Finalizo rematando con las “sillas” de Rodrigo Araya: estructuras homogeneizadas en el color amarillo de la composición general, alusivas a una silla pero desprovistas de asiento, y desde cuyo tope una concatenación de tramos heterogéneos de eslabones van a parar a la oreja de una taza traslucida que es suspendida sobre su platito apenas a centímetros del suelo. Mucho se ha dicho sobre el extravío del “mundo circundante”, del mundo material que nos atinge en nuestra relación a con los objetos, ahí en donde hoy por hoy pareciéramos habitar más que nada en “la nube”, pero no estaría de más sacarle provecho a esta nueva dimensión que se nos ha abierto en las últimas décadas, apostando a la posibilidad de dislocar esta hiperconectividad trayéndola devuelta al espacio tangible que habitamos. Rescatar esta exaltación de las relaciones, arrancándola de la sobrestimulada maraña que nos aturde, para llevarla al entramado de relaciones que atinge a las cercanas partículas objetuales de nuestro olvidado día a día. Apostando a perseguir la promesa de sentido, al hecho de que “una cosa lleve a la otra”, vadeando el enredo ruidoso y despejando los taponeados canales perceptivos. Apelando a la paciencia contemplativa como resistencia a la turbiedad de los flujos de información.

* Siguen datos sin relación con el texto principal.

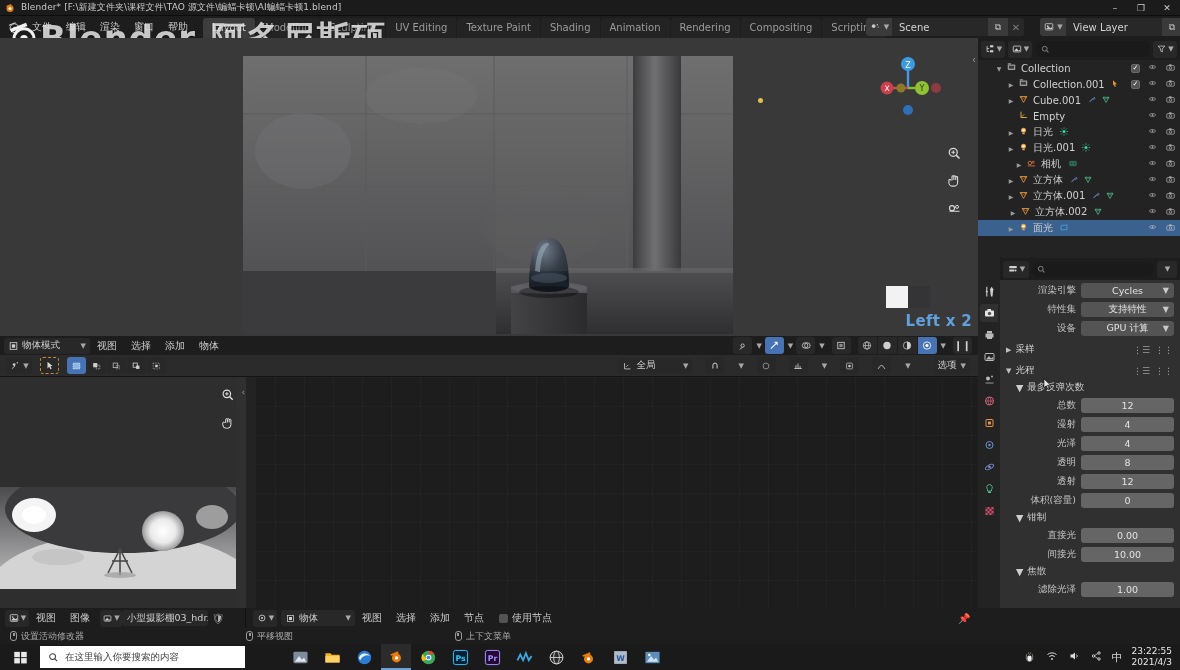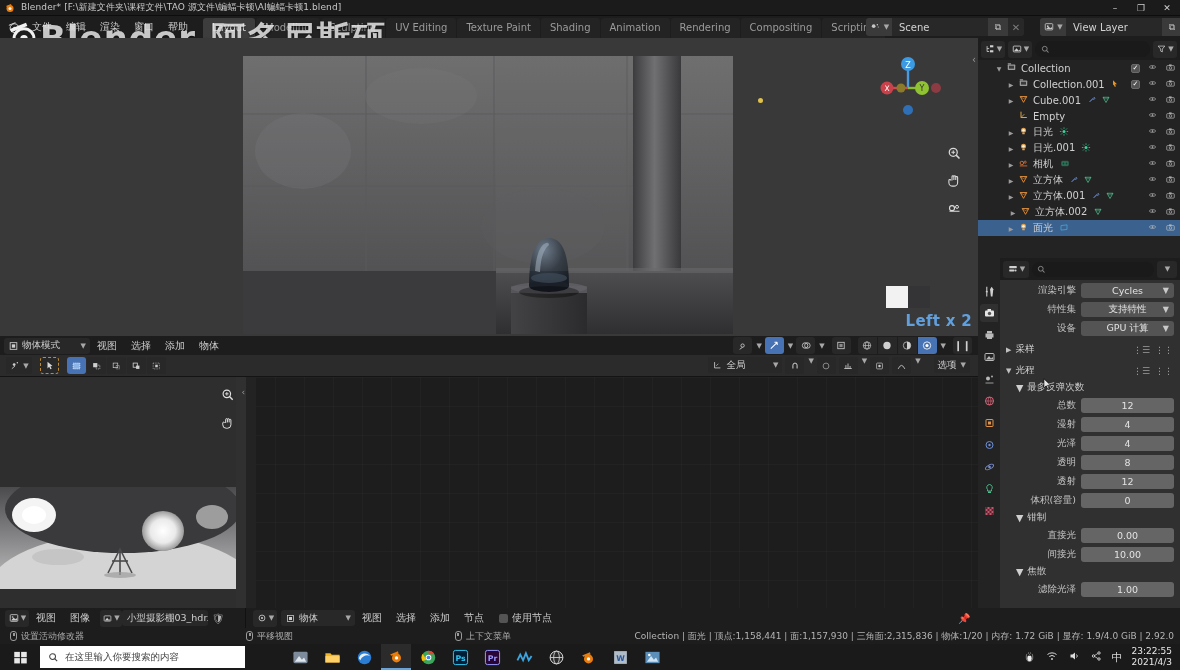--- a/index.html
+++ b/index.html
@@ -825,7 +825,7 @@
               </svg></span>
           </span>
         </div>
-        <div class="ol-row" style="padding-left: 28px;">
+        <div class="ol-row" style="padding-left: 28px; margin-left: 8px;">
           <span class="disc">▶</span>
           <span class="ol-ico"><svg width="11" height="10" viewBox="0 0 24 24">
               <circle cx="8" cy="12" r="4.2" fill="none" stroke="#e0773c" stroke-width="2"></circle>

Estamos cansados y buscamos donde sentarnos en medio de la tempestad, un lugar en donde reposar, destinando toda nuestra concentración en pos de situarnos, en pos de “fijarnos bien”, y el arte, por medio de la rarificada alusión a nuestro mundo, puede hacernos ver como por primera vez −sorteando en la organización de una forma quebrada− las profundas implicancias de aquello a lo que ya no somos capaces de prestar atención (no podemos prestarle atención puesto que lo vemos a cada rato). Ya sea la posibilidad de “atender nuestra distracción” en las divagaciones durante nuestra estadía en la taza del water. Ya sea la ramificación de las puertas abriéndose de par en par. Ya sea el momento del té, el cartón doblado pescado de un cabo y del otro la bolsa. Conectores, transmisores de fuerza a través del hilo, y acuosidades contagiadas en el estrujamiento expelente de las yerbas. La deriva y la derivación, suspensión y movimiento, en un puro y solo movimiento, dando así con una forma de tomar conciencia, sea lo que sea que esto signifique.

Exposición colectiva Todo esto era campo de Rodrigo Araya, Nicolás Rupcich y Rodrigo Lobos en Instituto TeleArte.


[1] Machuca, G. (2018). Astrónomos sin estrellas, pág 104. Santiago de Chile: Ediciones Departamento de Artes Visuales Facultad de Artes Universidad de Chile.